See, it really does make you go blind

A top Catholic Bishop has taken a pop at the not-quite-faithful-enough, who are treating the confessional as little more than a cheaper, albeit darker, version of the psychologist's couch.

Archbishop Mauro Piacenza went on Vatican radio to bemoan the "deep crisis" that has overtaken the sacrament of penance, aka the sacrament of reconciliation aka confession, the Associated Press reports.

Piacenza said part of the problem was that even Catholics are having trouble distinguishing between good and evil, despite the Church's handy organisation of non-good things into Ten Commandments, and the even briefer 7 deadly sins.

With the greying of the line between good and evil, Catholics are less likely to heed the call to the confessional and cough up to taking money out of the collection plate and coveting their neighbours' ass, in return for being hit with penance of a dozen decades of the rosary and a commitment to help out at the next St Patrick's day dance.
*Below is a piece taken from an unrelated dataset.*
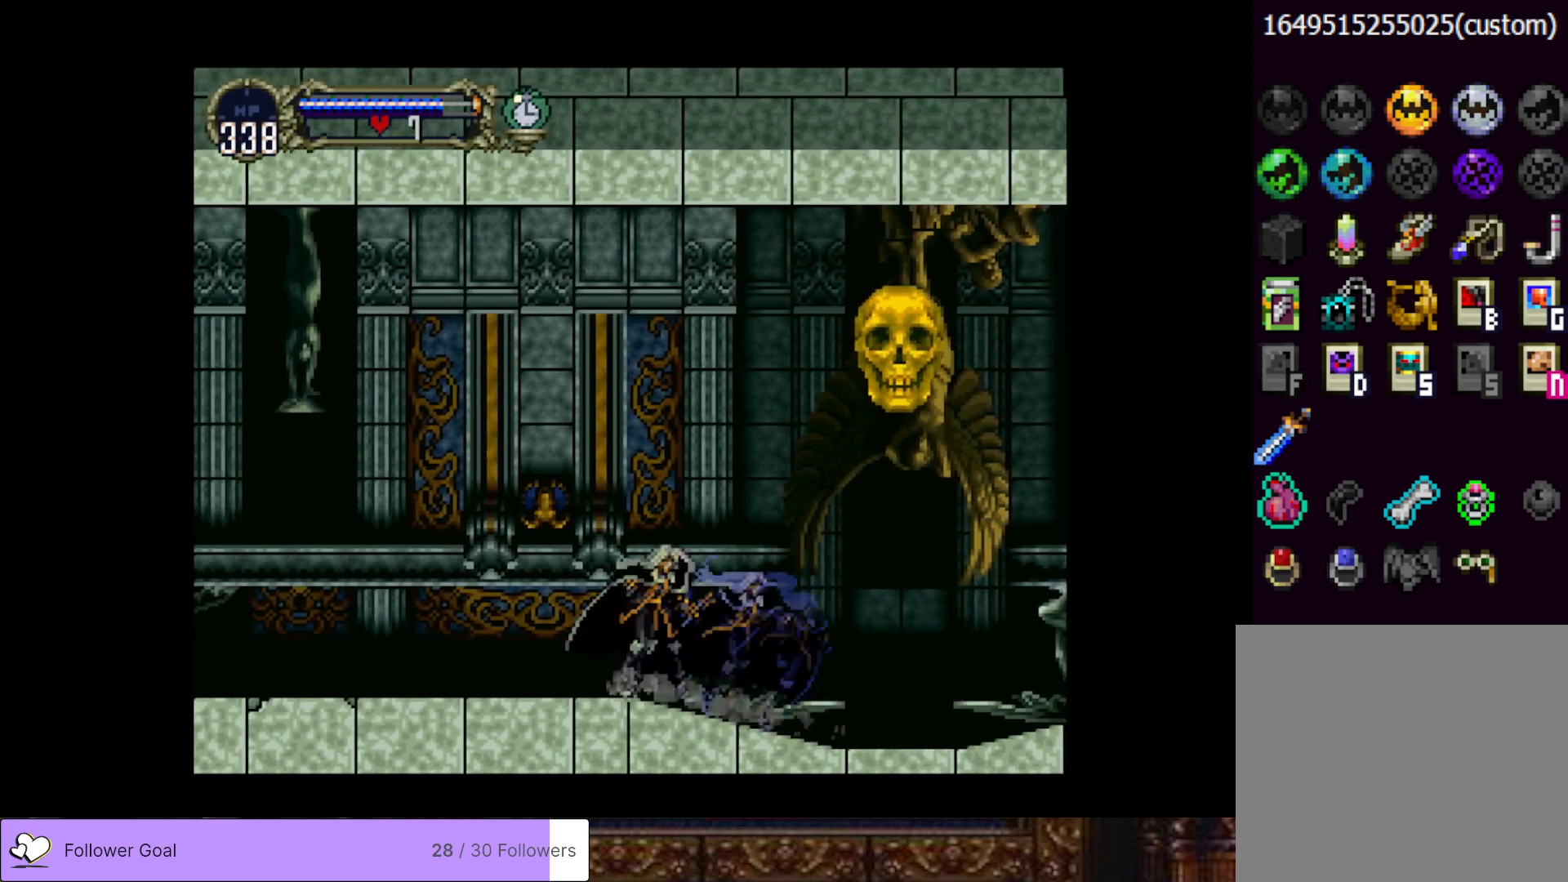
{"buttons": ["CIRCLE", "TRIANGLE"], "right_stick": "center", "events": [[50, "CIRCLE", "up"], [83, "CIRCLE", "down"], [233, "CIRCLE", "up"], [283, "CIRCLE", "down"], [300, "TRIANGLE", "down"], [400, "TRIANGLE", "up"], [417, "CIRCLE", "up"], [467, "CIRCLE", "down"], [500, "TRIANGLE", "down"]]}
In fact, some might be confusing it with a psychiatrists' couch, Piacenza suggested, presumably burdening the hard-pressed confessor with the whys and wherefores of where they went wrong in some half-arsed bid to show that it's really not their fault, and that if only their mother hadn't made them go to Church, they wouldn't have burned it down in the first place.

Piacenza, to be fair, accepted that the dwindling supply of priests isn't helping matters, admitting that "It's not always easy to find a priest ready to listen to the confessions of the faithful for hours."

A situation that hasn't been helped by the Vatican's sensible refusal to entertain the idea of confession over the web or by mobile phone.

Others say the Church should shoulder even more of the blame. Francis Rocca, a Vatican correspondent for the Religion News Service, told the Guardian:

"About 30 years ago the church started calling penance 'reconciliation', which to some Catholics might sound more like therapy than a sacrament".